Research Team

Raffaella Zanuttini

Membership: 2010-present (founding member)

Raffaella Zanuttini began working in micro-comparative syntax by studying minimal variations in the expression of sentential negation within the Romance language family, including many non-standard varieties spoken in Northern Italy (see Negation and Clausal Structure: A Comparative Study of Romance Languages, Oxford University Press). In this project, she extends the study of micro-syntactic differences to varieties of English spoken in North America. Along with Larry Horn, she co-edited the volume Micro-Syntactic Variation in North American English, published in 2014 by Oxford University Press.

Laurence Horn

Membership: 2011-present

Larry Horn is a longtime member of the American Dialect Society, to whose e-mail list he is a frequent contributor.

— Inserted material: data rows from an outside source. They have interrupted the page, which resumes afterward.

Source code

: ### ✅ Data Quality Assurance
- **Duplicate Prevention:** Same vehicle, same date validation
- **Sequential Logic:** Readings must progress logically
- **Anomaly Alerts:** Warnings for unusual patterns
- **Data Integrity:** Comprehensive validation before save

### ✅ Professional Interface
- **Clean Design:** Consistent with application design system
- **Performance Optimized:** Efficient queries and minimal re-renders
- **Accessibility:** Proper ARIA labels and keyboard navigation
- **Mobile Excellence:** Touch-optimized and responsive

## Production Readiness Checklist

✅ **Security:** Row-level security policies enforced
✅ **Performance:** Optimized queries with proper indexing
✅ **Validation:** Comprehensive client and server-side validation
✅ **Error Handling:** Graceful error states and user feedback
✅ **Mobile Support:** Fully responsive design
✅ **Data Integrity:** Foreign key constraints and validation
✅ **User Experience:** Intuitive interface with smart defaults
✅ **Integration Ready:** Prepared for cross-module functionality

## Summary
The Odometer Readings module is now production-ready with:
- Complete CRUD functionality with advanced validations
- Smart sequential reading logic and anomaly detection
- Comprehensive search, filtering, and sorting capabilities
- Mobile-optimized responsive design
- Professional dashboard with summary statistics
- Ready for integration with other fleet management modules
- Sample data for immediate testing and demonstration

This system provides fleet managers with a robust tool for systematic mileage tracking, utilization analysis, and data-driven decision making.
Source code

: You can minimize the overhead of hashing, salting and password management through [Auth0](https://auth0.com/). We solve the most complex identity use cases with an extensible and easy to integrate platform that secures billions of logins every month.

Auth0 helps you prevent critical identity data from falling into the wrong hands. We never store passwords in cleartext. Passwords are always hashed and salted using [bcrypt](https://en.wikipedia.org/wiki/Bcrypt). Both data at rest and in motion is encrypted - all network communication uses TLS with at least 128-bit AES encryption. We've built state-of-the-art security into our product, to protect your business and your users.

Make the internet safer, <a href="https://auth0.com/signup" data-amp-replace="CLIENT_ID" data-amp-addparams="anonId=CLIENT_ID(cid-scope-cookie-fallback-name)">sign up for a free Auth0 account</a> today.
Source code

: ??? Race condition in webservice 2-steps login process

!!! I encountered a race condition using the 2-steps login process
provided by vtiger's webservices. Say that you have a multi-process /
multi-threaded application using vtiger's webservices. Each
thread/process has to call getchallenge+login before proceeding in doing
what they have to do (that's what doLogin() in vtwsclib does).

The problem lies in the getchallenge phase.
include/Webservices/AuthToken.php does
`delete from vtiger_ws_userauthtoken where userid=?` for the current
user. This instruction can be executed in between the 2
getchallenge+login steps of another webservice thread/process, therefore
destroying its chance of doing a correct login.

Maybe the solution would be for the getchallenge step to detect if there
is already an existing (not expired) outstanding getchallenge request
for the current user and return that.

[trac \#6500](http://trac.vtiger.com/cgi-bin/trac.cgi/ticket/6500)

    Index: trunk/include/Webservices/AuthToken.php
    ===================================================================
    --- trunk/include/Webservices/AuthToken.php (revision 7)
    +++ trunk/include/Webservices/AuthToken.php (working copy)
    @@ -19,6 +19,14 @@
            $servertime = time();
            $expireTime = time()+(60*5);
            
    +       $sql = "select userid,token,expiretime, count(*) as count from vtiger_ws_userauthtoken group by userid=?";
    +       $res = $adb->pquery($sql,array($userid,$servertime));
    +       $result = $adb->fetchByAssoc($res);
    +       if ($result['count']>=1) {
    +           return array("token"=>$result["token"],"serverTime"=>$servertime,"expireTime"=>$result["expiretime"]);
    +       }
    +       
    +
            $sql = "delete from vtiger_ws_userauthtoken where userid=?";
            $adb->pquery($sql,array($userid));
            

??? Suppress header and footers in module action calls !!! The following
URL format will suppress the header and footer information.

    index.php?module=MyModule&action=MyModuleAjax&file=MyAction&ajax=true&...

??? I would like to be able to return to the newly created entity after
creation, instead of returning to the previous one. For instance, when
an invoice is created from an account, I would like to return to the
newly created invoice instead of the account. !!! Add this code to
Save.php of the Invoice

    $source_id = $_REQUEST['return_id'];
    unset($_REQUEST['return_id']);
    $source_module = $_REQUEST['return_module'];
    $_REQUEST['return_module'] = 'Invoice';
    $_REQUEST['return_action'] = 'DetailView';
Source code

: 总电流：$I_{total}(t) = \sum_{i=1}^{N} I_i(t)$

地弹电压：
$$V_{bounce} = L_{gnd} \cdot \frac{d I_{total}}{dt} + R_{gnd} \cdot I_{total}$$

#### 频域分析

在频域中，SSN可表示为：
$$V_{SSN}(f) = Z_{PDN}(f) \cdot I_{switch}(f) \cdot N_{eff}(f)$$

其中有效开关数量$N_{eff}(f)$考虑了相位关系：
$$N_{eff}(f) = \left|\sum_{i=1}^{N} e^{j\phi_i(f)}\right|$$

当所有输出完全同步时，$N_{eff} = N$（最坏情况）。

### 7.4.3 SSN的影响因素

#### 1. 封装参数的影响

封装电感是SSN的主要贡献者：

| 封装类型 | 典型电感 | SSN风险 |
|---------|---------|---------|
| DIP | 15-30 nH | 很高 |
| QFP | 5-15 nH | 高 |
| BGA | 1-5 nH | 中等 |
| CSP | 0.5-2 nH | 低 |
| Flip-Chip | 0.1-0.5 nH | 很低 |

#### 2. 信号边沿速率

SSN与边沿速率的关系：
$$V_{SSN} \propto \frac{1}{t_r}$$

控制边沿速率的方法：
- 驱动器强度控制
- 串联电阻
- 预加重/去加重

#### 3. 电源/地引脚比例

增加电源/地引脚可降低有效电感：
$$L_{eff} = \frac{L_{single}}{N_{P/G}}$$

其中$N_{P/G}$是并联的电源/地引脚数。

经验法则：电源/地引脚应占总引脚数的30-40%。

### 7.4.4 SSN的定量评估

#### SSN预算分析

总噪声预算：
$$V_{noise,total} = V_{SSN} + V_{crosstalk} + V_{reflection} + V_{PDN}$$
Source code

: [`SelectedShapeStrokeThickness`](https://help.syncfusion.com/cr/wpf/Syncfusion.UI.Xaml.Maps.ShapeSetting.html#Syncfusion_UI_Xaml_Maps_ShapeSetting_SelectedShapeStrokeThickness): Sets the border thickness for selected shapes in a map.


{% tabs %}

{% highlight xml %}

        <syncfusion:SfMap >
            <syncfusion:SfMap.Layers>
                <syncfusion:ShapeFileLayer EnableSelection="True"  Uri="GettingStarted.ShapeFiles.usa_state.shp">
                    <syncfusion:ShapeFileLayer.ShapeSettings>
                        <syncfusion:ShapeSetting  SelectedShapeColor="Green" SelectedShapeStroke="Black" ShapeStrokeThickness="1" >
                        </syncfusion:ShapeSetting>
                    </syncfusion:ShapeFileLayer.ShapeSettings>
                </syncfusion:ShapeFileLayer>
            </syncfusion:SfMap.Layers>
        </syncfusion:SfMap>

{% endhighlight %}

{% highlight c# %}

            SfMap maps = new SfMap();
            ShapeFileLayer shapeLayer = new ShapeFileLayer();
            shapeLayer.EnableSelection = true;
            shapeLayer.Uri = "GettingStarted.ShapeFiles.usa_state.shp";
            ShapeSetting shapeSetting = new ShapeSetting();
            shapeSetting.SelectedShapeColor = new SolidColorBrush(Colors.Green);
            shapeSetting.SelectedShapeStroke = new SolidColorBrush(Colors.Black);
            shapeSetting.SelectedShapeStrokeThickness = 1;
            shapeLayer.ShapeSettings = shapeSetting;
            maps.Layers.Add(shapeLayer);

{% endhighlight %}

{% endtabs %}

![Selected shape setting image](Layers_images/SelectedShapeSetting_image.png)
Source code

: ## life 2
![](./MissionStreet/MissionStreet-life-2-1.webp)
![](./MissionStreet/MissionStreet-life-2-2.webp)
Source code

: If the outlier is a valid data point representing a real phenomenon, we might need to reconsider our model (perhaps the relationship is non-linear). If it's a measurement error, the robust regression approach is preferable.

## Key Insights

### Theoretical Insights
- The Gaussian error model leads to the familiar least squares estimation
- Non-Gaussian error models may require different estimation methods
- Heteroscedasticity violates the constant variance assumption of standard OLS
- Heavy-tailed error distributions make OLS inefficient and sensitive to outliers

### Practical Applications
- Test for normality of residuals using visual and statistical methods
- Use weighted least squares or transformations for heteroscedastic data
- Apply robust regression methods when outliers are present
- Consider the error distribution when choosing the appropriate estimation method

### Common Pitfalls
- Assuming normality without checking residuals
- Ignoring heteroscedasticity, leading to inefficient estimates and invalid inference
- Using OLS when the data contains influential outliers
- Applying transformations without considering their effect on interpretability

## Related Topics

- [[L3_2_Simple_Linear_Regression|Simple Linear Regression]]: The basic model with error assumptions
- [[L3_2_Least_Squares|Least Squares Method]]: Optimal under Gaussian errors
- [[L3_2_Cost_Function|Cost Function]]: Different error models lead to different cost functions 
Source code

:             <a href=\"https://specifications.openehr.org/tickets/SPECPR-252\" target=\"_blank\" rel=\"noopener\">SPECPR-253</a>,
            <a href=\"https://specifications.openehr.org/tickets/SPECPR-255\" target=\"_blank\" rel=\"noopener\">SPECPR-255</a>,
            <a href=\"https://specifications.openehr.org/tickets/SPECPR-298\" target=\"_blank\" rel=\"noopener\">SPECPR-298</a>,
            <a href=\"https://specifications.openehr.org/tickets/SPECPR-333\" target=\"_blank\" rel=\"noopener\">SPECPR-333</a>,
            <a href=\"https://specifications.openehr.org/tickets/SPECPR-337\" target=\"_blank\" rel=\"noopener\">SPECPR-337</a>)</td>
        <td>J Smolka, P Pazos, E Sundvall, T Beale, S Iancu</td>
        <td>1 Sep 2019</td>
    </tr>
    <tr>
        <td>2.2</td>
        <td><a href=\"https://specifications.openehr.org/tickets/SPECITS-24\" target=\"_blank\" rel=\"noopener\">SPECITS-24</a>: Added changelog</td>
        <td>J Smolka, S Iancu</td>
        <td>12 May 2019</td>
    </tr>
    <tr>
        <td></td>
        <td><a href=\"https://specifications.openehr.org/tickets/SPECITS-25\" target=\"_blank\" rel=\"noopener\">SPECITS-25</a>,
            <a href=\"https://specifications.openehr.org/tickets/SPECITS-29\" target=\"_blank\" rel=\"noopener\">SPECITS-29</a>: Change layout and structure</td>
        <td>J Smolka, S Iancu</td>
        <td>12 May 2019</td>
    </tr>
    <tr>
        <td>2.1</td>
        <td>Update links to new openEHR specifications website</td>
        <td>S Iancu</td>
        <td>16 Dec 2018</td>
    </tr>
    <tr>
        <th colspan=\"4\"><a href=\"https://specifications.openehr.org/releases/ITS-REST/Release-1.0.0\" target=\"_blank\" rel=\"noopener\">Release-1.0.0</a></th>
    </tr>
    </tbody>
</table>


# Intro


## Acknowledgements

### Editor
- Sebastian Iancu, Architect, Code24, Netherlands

He has written on personal datives, positive anymore, lexicography, and the role of semantics and pragmatics in the grammar of negation and polarity. His publications include A Natural History of Negation (Chicago, 1989), The Handbook of Pragmatics (Blackwell, 2004), and The Expression of Negation (De Gruyter, 2010). Along with Raffaella Zanuttini, he co-edited the volume Micro-Syntactic Variation in North American English, published in 2014 by Oxford University Press.

Jim Wood

Membership: 2012-present

Jim Wood is an associate professor. His research interests are in syntactic theory, Icelandic morphosyntax, syntax-semantics interface, syntax-morphology interface, and dialect syntax. He has worked on the New England so don’t I construction and verbal rather, among other topics he has pursued or is currently pursuing in English dialect syntax. He has also worked on syntactic variation in Icelandic, including variation in subject-verb agreement, figure reflexive constructions, and dative-nominative constructions.

Carolina Fraga

Membership: 2021-present

Carolina Fraga received her PhD from the CUNY Graduate Center in 2023. She is interested in theoretical syntax in general, and in the syntax of Spanish in particular. She has worked on spatial prepositions in Spanish and on quantifiers, and is currently doing research on the completive all/todo construction (Tenés toda arena en el pelo./You have all sand in your hair.) in both Spanish and English.

Linda Do

Membership: 2023-present

Linda is a sophomore in Yale College planning to double major in Molecular Biophysics & Biochemistry and Linguistics. She is interested in syntactic variation and crosslinguistic influence, especially in regards to American English. With the YGDP, she has been working on lonely transitives and hopes to look into the hella construction.

Guilherme M. C. Pereira

Membership: 2023-present

Guilherme Pereira is a junior in Yale College majoring in Linguistics. He is primarily interested in syntax (especially that of American English and Brazilian Portuguese dialects), as well as phonology and dialect mapping. He is currently working on maps for the “one” construction (for example, He was in Tennessee or Kentucky, one), and he has also worked on social media posts that synthesize information from YGDP pages to raise awareness about the systematicity of stigmatized language varieties.

 

Squid Tamar-Mattis

Membership: 2023-present

Squid Tamar-Mattis is a PhD student in Linguistics at Yale from the San Francisco Bay Area. He is interested in syntax, morphology and semantics. He has studied variation in the have yet to and try and constructions, as well as quantifier constructions like a many of a time. Outside of YGDP, he also works on variation in Person-Case Constraint repair strategies in Basque.

David Garsten

Membership: 2024-present
David is a sophomore in Yale College majoring in Linguistics. He is interested in grammaticalization and morphosyntactic evolution, language revitalization and documentation, and using computational tools to bridge the gap between linguistics and animal communication. He is currently researching the it’s giving and just screams constructions.
 

Ella Moran

Membership: 2024-present
Ella Moran is a sophomore in Yale College majoring in Linguistics and pursuing a certificate in Data Science. She is interested in syntax, semantics, and dialect mapping. Currently, she is working on the “lonely transitive” construction, as in “I have an apple. Do you want?”